* Zu erledigen
a) Gib aus dem Reisebericht über Malaysia den Abschnitt zwischen „Tag 2 und 3: Im“ und „Tage nach Malakka.“ einschließlich wortgetreu wieder.
b) Führe den Reisebericht über Malaysia nach seinem letzten Satz fort.

* Textauszug

Tag 1: Es gibt da so einen Berg

Wir sitzen auf der Dachterrasse unseres Hostels in Kuala Lumpur, als ein Holländer zu uns herüberhinkt. Eigentlich wollte er ja nach Borneo fliegen und Mount Kinabalu besteigen, erzählt er, aber dann… Es folgt eine Geschichte, die mit drei Mückenstichen beginnt, über ein entzündetes Bein in ein thailändisches Krankenhaus und 4 Tage und 4000 Euro später auf eine kunterbunt-betrunkene Vollmondparty führt. Jetzt fliegt er frühzeitig heim, der Holländer, mit seinem Verband, der immer noch bis knapp unter sein Knie reicht. Mount Kinabalu, sagen wir, aha. Wir haben immer noch vor, unseren Flug nach Sri Lanka umzubuchen, da Plan A, ein Besuch in Thailand, der Überschwemmungen wegen keinen Sinn mehr macht.

 

Tag 2 und 3: Im Westen Malaysias

Palmölplantagen ziehen an den Busfenstern vorbei. Wir fühlen uns dank Klimaanlage wie in einem motorisierten Kühlschrank, während die Straße bei 35 Grad in der Sonne flimmert. Heute morgen waren wir kurz im Internet, und AirAsia hat uns den Thailandflug immer noch nicht in Flugpunkten zurückerstattet. Trotzdem blättere ich optimistisch im Sri Lanka Reiseführer. Jetzt geht’s erstmal für drei Tage nach Malakka.

 

Tag 4: Der Berg ruft

Das mit Sri Lanka wird nichts. Nach fast einer Stunde in der Warteschleife habe ich endlich einen Vertreter von AirAsia am Telefon, der vorschlägt, wir buchen den Flug einfach direkt um. Dann fällt unser Plan B allerdings nicht in die möglichen Ziele. Er sagt, er könne uns später zurückrufen, so zwischen drei und fünf Uhr… “Stopp!”, sage ich, “Bleiben Sie dran!” Wie wäre es mit Borneo? “Wo ist denn der Berg, von dem der Holländer erzählt hat?”, fragt meine Schwester und blättert hektisch im Reiseführer, während ich den Air Asia Mann in der Leitung behalte. “Kinabalu, oder, so hieß das doch…” Sie blättert weiter. “Ich glaub dann müssen wir in die Stadt Kota Kinabalu.” Und zack, ich buche den Flug. Für morgen.

* Aufgeführte Datensätze
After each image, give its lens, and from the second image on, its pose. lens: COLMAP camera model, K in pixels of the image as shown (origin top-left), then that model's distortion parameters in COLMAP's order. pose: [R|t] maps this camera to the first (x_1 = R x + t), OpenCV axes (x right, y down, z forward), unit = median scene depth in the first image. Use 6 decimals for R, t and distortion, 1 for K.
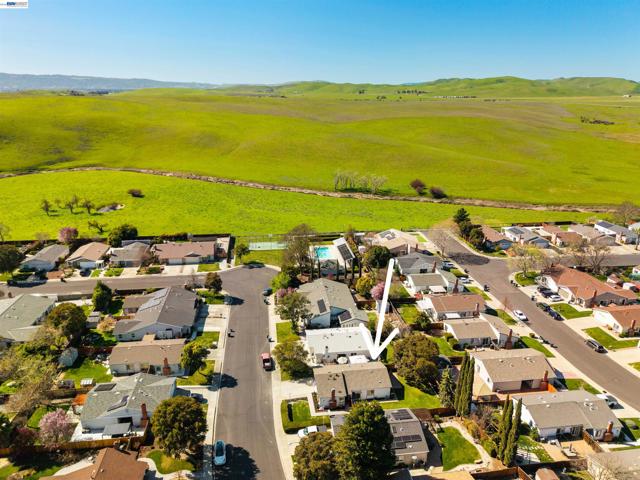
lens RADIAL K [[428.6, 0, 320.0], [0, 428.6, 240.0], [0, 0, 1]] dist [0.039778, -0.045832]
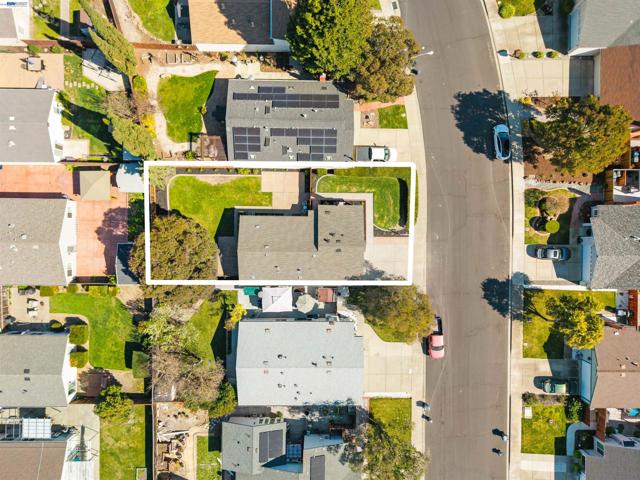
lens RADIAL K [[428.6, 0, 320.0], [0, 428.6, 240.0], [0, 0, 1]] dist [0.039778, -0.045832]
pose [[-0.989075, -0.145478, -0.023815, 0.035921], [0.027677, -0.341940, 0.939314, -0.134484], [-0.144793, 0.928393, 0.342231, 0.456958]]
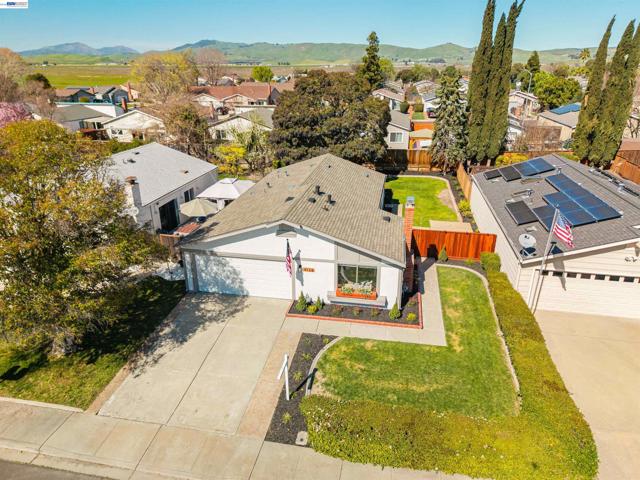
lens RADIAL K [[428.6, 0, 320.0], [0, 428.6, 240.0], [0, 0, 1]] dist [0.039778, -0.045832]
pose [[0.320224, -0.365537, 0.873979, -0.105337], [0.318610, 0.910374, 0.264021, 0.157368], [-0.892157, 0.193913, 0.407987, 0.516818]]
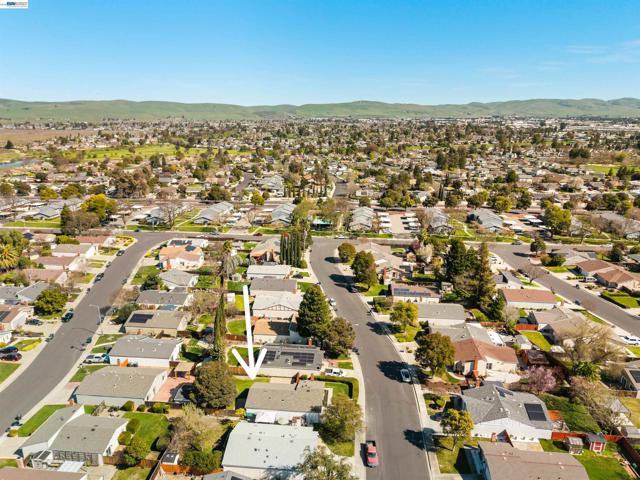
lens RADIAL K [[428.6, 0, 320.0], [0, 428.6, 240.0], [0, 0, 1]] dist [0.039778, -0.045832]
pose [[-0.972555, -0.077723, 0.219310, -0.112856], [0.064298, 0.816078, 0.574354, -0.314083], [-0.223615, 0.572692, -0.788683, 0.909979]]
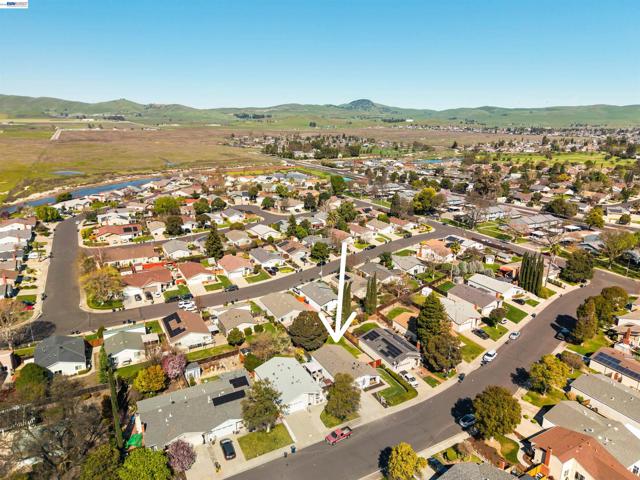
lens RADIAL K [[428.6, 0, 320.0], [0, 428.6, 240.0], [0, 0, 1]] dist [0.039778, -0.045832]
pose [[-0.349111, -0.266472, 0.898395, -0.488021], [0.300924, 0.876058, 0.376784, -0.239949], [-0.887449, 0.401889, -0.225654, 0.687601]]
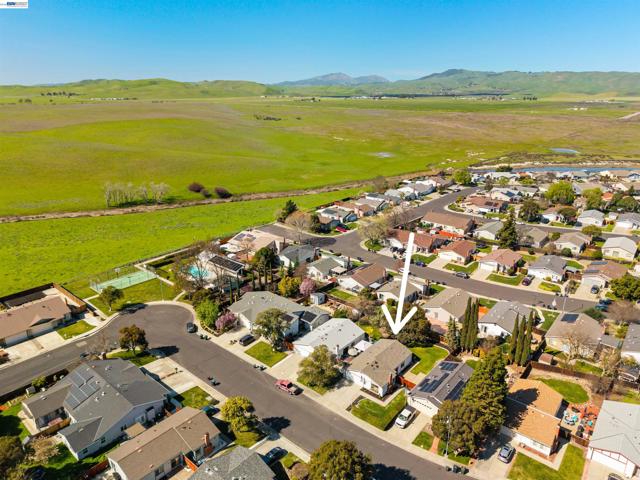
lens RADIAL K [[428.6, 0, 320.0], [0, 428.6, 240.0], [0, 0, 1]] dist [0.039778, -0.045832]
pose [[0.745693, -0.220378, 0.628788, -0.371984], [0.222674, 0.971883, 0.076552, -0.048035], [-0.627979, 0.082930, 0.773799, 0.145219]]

* * *

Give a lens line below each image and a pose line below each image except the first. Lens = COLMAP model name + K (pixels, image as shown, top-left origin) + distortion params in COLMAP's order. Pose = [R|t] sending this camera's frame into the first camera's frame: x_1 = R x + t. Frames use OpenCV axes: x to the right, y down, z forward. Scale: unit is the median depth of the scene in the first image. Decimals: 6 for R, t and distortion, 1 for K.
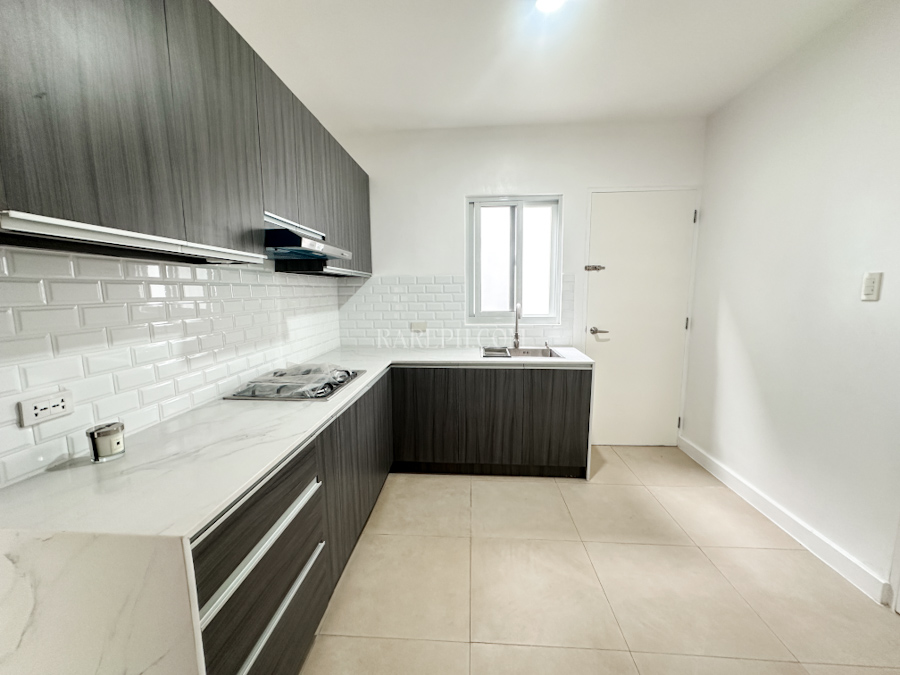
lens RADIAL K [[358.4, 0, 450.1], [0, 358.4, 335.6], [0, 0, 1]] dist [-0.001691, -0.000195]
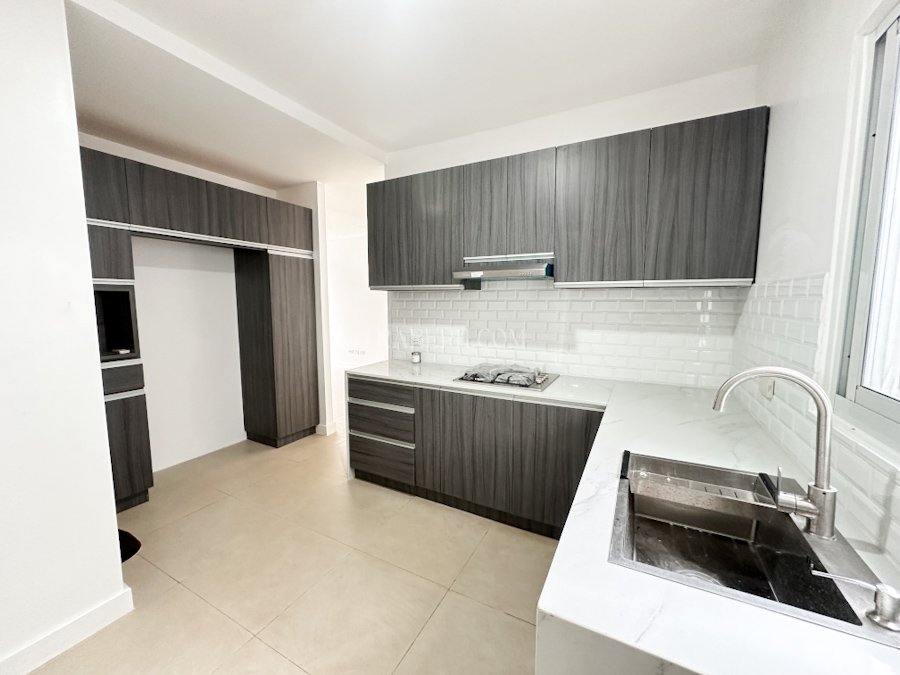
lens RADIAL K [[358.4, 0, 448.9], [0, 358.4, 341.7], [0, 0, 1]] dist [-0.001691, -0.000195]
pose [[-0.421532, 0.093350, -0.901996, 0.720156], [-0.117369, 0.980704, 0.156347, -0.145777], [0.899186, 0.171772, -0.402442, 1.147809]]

==

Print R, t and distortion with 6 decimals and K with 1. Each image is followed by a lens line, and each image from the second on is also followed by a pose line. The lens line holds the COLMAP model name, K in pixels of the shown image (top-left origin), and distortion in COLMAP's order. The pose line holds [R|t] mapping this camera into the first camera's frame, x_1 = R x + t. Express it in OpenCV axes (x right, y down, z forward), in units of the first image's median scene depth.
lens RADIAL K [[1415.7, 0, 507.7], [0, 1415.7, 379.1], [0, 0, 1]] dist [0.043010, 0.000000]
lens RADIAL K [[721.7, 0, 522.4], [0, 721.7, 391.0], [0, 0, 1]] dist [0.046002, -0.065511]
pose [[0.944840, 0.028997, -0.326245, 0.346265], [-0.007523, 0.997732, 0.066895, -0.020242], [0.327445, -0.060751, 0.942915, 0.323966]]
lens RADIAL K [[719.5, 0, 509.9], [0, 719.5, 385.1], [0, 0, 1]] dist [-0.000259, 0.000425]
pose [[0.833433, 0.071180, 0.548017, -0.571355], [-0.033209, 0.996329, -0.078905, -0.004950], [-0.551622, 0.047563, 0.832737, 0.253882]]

* Antworten im Überblick
a)
Tag 2 und 3: Im Westen Malaysias

Palmölplantagen ziehen an den Busfenstern vorbei. Wir fühlen uns dank Klimaanlage wie in einem motorisierten Kühlschrank, während die Straße bei 35 Grad in der Sonne flimmert. Heute morgen waren wir kurz im Internet, und AirAsia hat uns den Thailandflug immer noch nicht in Flugpunkten zurückerstattet. Trotzdem blättere ich optimistisch im Sri Lanka Reiseführer. Jetzt geht’s erstmal für drei Tage nach Malakka.

b)
 

Tag 5: Kein Zurück mehr

Von Malakka nach Singapur mit dem Bus, von Singapur nach Kota Kinabalu im malaysischen Borneo mit dem Flugzeug. Wir haben heute viel Zeit zum Nachlesen, Nachdenken und Diskutieren, und wir einigen uns darauf, dass wir vor unserer Mount Kinabalu Besteigung nochmal einkaufen gehen. Wenn die überhaupt klappt – in unserem Reiseführer steht, dass man monatelang vorausbuchen muss. Die Frau am Schalter der Sutera Lodges allerdings beantwortet unsere Frage mit: “Ja, wann wollen Sie denn los? Morgen?” Meine Schwester strahlt, ich schlucke. “Übermorgen?” Okay.

 

Tag 6: Vorbereitung

In der Handschuhabteilung sehen wir ein verdächtig europäisch aussehendes Pärchen und es stellt sich heraus, dass die beiden auch morgen auf den Mount Kinabalu wollen. Prompt verabreden wir uns, einen Minibus zum Berg zu teilen. Dann gehen wir in eines der wenigen europäischen Restaurants im Ort und essen Spaghetti Bolognaise, damit wir uns nicht doch noch den Magen verderben. Was allerdings vor uns auf dem Teller liegt, ist eine geschmacklose Fertigmischung, an der eine echte Tomate nichtmal vorbeigerollt ist. Wir wollen heute zumindest gut schlafen, also leisten wir uns ein klimatisiertes Doppelzimmer in der Nähe der Buszentrale und gehen früh ins Bett. Leider haben wir die Bar um die Ecke übersehen und es stellt sich heraus, dass Freitagabends hier die größte Party von Kota Kinabalu steigt, inklusive Livemusik und Karaoke. Es ist Freitag.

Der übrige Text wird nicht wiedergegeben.